Les candidats en lice ont assuré au cours de la campagne que le plus dur était désormais passé et ont promis de remettre l’économie sur ses rails. L’un d’eux est un économiste libéral, Ricardo Lopez Murphy, éphémère ministre de l’Economie du gouvernement de la Rua. Il avait dû renoncer à ses fonctions au bout d’une semaine après avoir tenté de réduire drastiquement le budget de l’Education. Pendant sa campagne, il a soigneusement évité de parler d’économie, s’engageant à lutter activement contre l’insécurité et la faim. Un de ses principaux concurrents, Nestor Kirchner, a déjà annoncé qu’il conserverait, en cas de victoire, l’actuel ministre de l’Economie, Roberto Lavagna. Cet homme est un argument électoral de poids car il a permis de stabiliser une économie au bord du gouffre. De plus, Kirchner est soutenu par l’actuel président, Eduardo Duhalde. Et il pourrait donc faire partie des candidats présents au second tour qui se déroulera le 18 mai, tout comme Alfredo Saa et Elisa Carrio, une croisée de la lutte contre la corruption.

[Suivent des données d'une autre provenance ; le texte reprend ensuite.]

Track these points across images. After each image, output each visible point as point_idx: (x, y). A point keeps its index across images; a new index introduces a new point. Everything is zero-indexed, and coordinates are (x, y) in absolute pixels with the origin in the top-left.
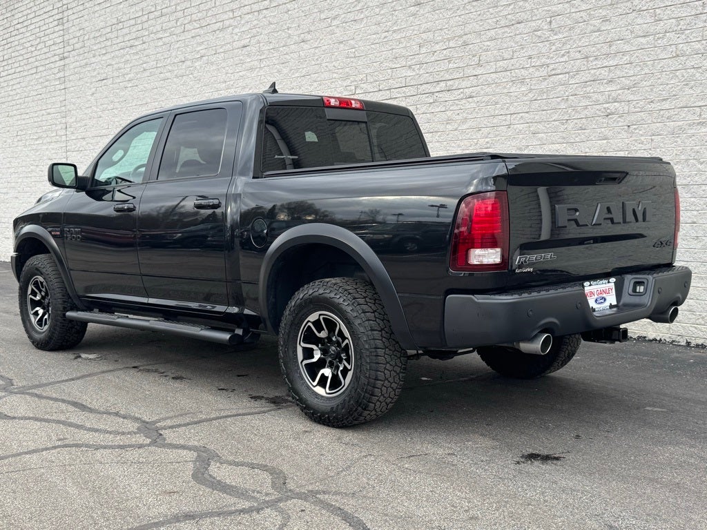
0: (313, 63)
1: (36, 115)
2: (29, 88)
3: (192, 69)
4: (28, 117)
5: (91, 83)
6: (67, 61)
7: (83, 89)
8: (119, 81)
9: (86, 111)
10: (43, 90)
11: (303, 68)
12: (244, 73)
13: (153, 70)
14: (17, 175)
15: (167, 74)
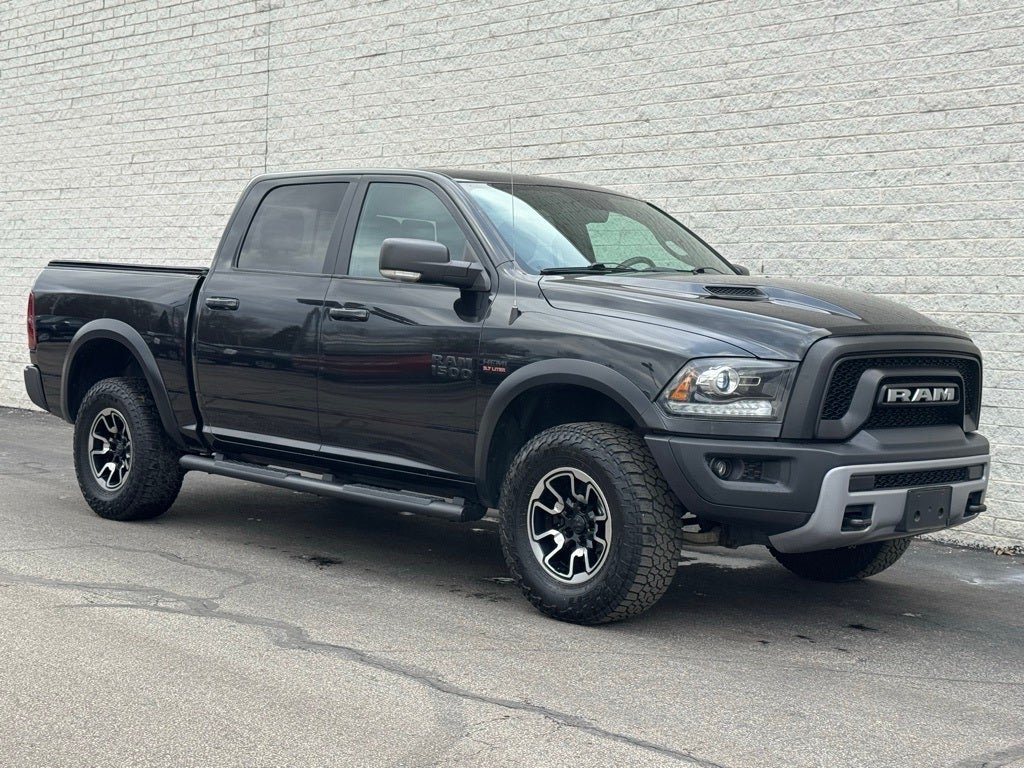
0: (1002, 23)
1: (186, 123)
2: (168, 68)
3: (629, 35)
4: (164, 126)
5: (342, 62)
6: (277, 14)
7: (317, 73)
8: (420, 58)
9: (324, 120)
10: (207, 72)
11: (969, 35)
12: (783, 44)
13: (515, 37)
14: (125, 243)
15: (556, 46)
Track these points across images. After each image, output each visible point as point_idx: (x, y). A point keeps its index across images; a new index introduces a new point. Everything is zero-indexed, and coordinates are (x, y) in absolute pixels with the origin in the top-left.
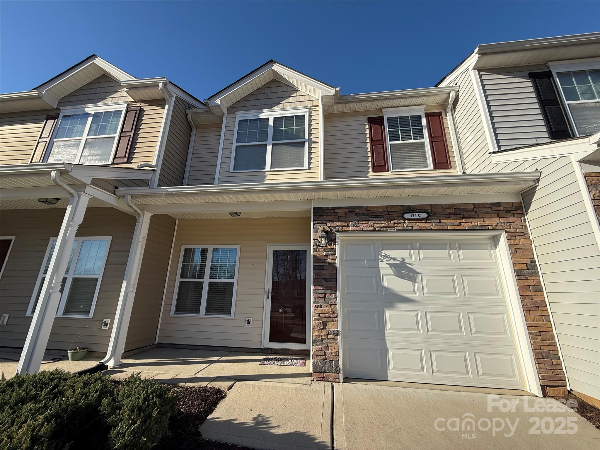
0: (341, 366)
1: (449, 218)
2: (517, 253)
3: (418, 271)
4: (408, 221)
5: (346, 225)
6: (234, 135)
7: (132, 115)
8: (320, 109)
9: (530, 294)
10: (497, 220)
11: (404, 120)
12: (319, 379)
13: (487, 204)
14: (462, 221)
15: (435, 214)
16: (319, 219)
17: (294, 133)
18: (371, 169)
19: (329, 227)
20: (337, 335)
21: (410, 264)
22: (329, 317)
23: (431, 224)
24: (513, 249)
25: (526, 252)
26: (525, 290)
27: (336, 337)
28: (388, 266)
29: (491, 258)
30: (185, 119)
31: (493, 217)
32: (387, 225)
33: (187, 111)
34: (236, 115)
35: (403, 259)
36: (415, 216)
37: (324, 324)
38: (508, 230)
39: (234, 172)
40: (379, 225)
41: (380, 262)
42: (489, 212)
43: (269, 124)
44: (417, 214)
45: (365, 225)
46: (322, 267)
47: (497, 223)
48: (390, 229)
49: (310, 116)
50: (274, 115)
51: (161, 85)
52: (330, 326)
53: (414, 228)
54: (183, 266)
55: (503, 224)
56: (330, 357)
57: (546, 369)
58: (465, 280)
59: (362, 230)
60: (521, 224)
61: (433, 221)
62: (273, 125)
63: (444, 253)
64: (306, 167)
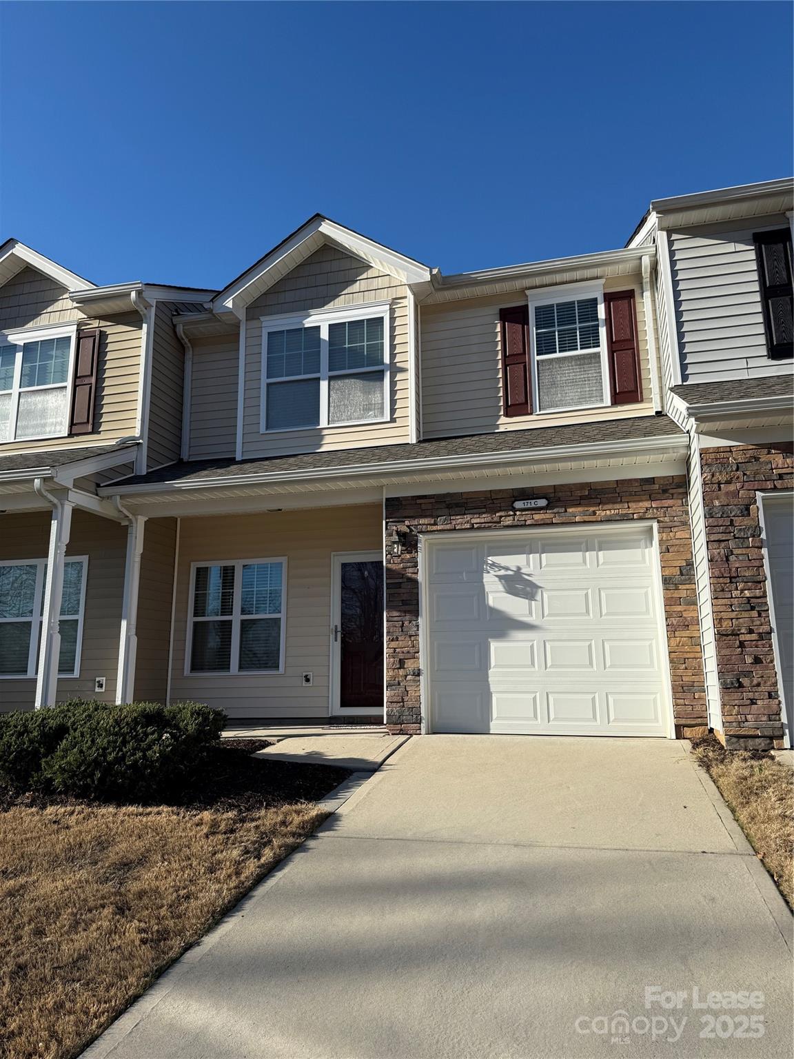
0: (423, 715)
1: (579, 505)
2: (669, 552)
3: (539, 585)
4: (520, 513)
5: (432, 522)
6: (262, 363)
7: (88, 344)
8: (410, 302)
9: (679, 608)
10: (647, 504)
11: (566, 310)
12: (395, 732)
13: (636, 480)
14: (597, 508)
15: (559, 500)
16: (393, 516)
17: (365, 353)
18: (502, 413)
19: (408, 526)
20: (419, 675)
21: (529, 575)
22: (408, 652)
23: (552, 516)
24: (664, 547)
25: (682, 550)
26: (673, 603)
27: (417, 678)
28: (497, 579)
29: (644, 560)
30: (172, 335)
31: (642, 501)
32: (489, 519)
33: (176, 320)
34: (262, 322)
35: (519, 568)
36: (529, 504)
37: (402, 663)
38: (661, 519)
39: (268, 432)
40: (478, 520)
41: (485, 574)
42: (637, 493)
43: (321, 337)
44: (533, 501)
45: (460, 521)
46: (399, 585)
47: (647, 510)
48: (496, 525)
49: (392, 319)
50: (328, 320)
51: (133, 294)
52: (410, 664)
53: (528, 522)
54: (197, 596)
55: (655, 511)
56: (410, 704)
57: (685, 705)
58: (603, 594)
59: (455, 529)
60: (681, 509)
61: (555, 510)
62: (327, 339)
63: (576, 556)
64: (387, 418)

L’héritage économique et social sera donc très lourd à assumer pour le prochain président. Parmi les dossiers brûlants se trouve notamment la hausse des tarifs des services publics, une des conditions imposées par le Fond monétaire international pour la poursuite de son plan d’aide. Le FMI a d’ores et déjà annoncé qu’il travaillerait avec n’importe lequel des vainqueurs de ces élections. Après de longs mois de négociations, l’institution financière internationale a accepté de débloquer à nouveau des crédits pour l’Argentine dont la dette publique dépasse les 100 milliards de dollars. Certains indicateurs économiques sont à la hausse. Après deux années de sévère récession, le FMI prévoit pour 2003 une augmentation du PIB argentin de 1,5%. L’illusion du retour de la croissance a bien sûr été largement utilisée par les différents candidats qui annoncent des jours meilleurs à l’électorat. Leurs promesses laissent pourtant sceptique une grande partie de la population. Les politiques n’inspirent plus guère confiance dans un pays miné par la mauvaise gestion. Et pendant de longs mois, les manifestants qui descendaient dans les rues n’ont d’ailleurs eu qu’un seul slogan: «qu’ils s’en aillent tous!».